Data extract:
====================
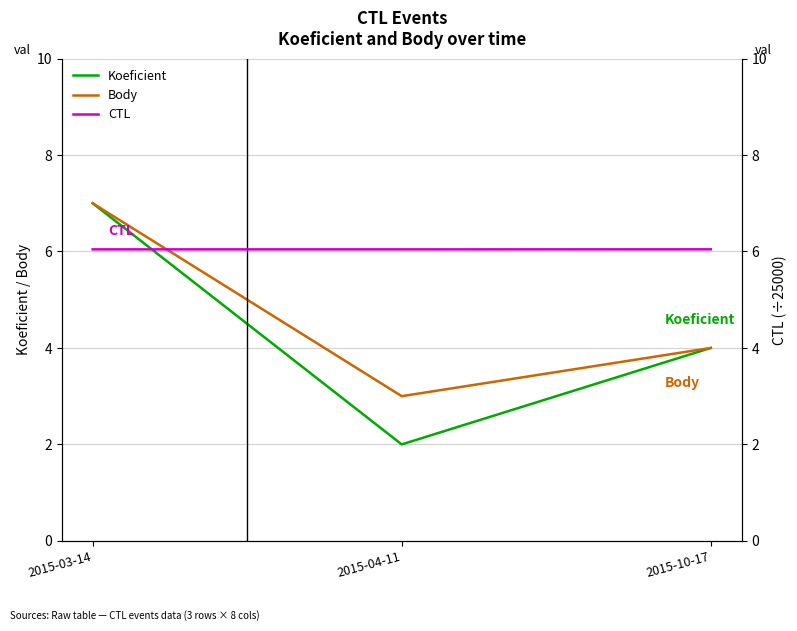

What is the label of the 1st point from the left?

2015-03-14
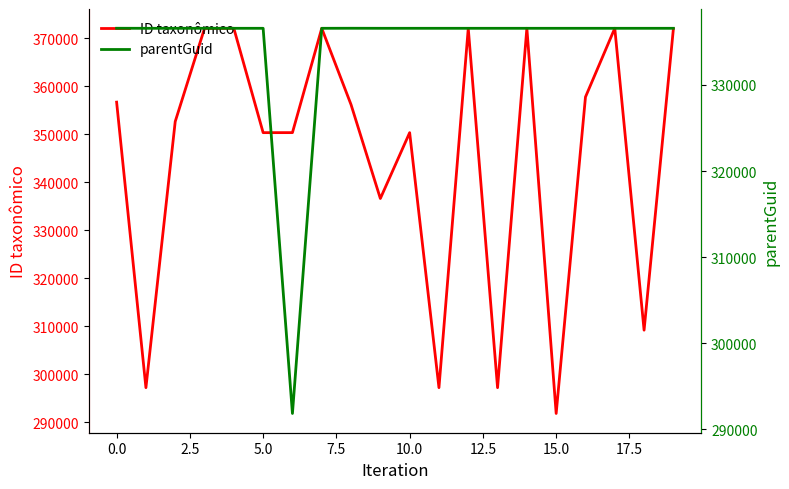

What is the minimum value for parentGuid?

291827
====================
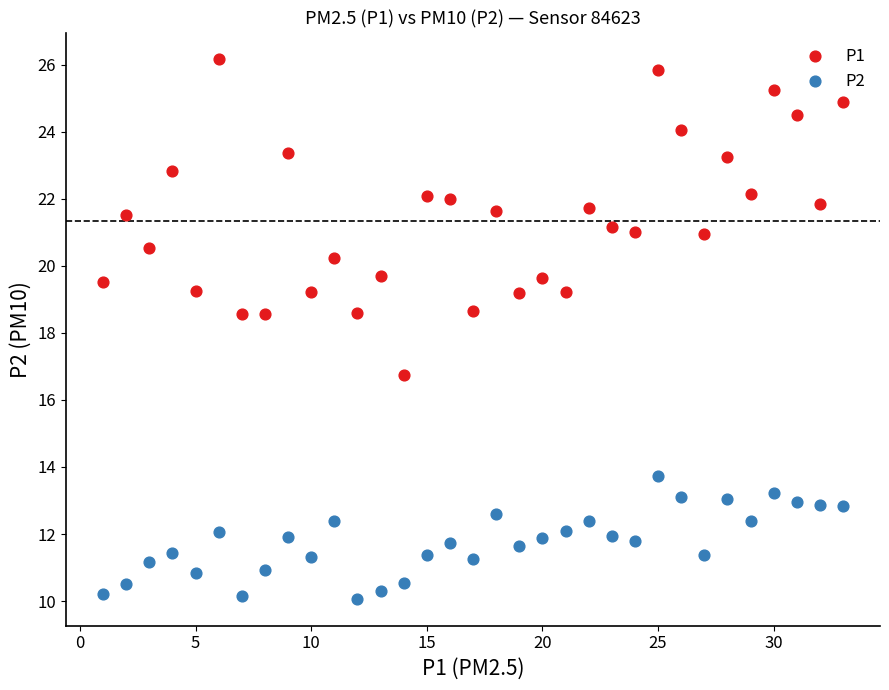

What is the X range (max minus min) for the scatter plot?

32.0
====================
Instruction: Determine how many lines in the rows above contain the word "What". Reply with the number alone.

Solved problem: 3